-- Given passage start --
The ADRN was originally established to negotiate research access to administrative data on a bespoke basis for individual ADRN approved research projects.

To provide greater value for money and enable Government departments to provide data more effectively and efficiently for research, the ADRN are now working with partner organisations across Government departments, research organisations and academia to create and curate a number of substantial, complex, persistent, and stable datasets, each of which will support the work of a theme of social and economic research.  Over time, these datasets will grow to satisfy as many research and statistical inquiries as possible.    

The way forward

The ADRN has put together four Partnerships to deliver data that supports research in four Themes.  Each Partnership is made up of the relevant government departments, What Works Centres, and research organisations.  An ADRN Director leads every partnership to ensure the research community is represented, and is chaired by a person with a significant public profile.  The role of the Partnership is to identify the key objectives of its data Theme (i.e., important social and economic issues that can benefit from evidence based research), then agree a Data Design Proposal to commission the construction of relevant a dataset.  By agreeing to the objectives and to the Design Proposal, government departments and other partners are committing to the supply, linking, documenting, and functional anonymisation of their data, to create a new research data source. 

Partnership decision making and direction

The Partners work together to consider research needs (based on research interest shown to the ADRN and the ESRC priority research areas) and data availability under the data theme for which they are responsible. All Partnership group decisions are made by consensus which is vital to providing surety of data provision.  It is the role of the Chair to bring the Partnership to consensus decisions.

Thematic Partnerships

The Partnerships are focusing on developing datasets around the following four data themes:

The Productive Society Partnership focuses on developing a linked dataset with emphasis on enabling research around employment related productivity through analysis of any impact of employee and employer characteristics.



Scope and purpose

The Productive Society Theme is focusing on employment, in particular business employment and business growth.  Its first priority is to gain a better understanding of the ‘productivity puzzle’, and to that end wishes to work with ONS and others to build a dataset that links relevant data about employers with relevant data about their employees (or vice versa).  Such a dataset would be designed to enable research exploring what explains differences in productivity in different sectors of the economy, in different regions, in businesses with different leadership and management practices, according to different patterns of trade, or with different investment behaviours.  In some ways this work will inform the World Of Work theme, and vice versa.
-- Given passage end --
-- Information shown start --
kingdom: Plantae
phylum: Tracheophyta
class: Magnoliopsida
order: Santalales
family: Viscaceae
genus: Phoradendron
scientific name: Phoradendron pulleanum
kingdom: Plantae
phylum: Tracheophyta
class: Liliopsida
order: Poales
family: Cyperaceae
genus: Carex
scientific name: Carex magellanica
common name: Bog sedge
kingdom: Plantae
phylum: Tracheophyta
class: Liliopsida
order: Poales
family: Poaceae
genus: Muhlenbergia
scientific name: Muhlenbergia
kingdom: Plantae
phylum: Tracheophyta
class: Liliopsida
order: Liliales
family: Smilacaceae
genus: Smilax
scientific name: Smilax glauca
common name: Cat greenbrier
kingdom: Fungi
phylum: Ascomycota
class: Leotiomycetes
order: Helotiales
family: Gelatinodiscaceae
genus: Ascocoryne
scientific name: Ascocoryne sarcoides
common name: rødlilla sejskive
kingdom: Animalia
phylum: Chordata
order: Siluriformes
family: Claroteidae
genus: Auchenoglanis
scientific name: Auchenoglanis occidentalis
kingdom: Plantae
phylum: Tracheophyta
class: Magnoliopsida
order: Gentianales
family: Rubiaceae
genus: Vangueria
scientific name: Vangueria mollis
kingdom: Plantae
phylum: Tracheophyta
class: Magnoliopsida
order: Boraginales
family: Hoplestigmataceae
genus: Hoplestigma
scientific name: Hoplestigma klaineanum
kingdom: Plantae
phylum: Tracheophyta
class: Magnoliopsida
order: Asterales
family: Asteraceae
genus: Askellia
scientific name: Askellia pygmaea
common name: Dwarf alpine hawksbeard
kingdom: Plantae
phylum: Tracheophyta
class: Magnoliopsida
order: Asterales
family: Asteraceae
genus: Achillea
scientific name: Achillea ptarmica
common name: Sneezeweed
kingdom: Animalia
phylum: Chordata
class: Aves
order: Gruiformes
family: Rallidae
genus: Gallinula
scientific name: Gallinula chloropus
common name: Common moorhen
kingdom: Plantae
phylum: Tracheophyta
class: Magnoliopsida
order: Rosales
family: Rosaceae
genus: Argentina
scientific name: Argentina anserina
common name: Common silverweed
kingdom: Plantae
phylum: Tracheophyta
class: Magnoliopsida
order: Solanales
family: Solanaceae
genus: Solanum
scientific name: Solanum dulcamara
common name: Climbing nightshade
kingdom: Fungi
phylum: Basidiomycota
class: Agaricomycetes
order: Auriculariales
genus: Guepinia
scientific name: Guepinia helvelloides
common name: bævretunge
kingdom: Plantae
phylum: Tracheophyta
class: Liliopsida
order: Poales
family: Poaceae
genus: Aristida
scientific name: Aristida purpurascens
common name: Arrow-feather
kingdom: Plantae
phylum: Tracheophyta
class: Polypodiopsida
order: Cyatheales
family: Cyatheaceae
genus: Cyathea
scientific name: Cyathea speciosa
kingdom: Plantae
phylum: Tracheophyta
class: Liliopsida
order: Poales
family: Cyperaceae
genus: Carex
-- Information shown end --
Answer these questions from the passage on ADRN data partnerships:
1. How many Partnerships has the ADRN put together?
2. How are Partnership group decisions made?
3. What is the first priority of the Productive Society Theme?

1. Four.
2. By consensus.
3. To gain a better understanding of the "productivity puzzle."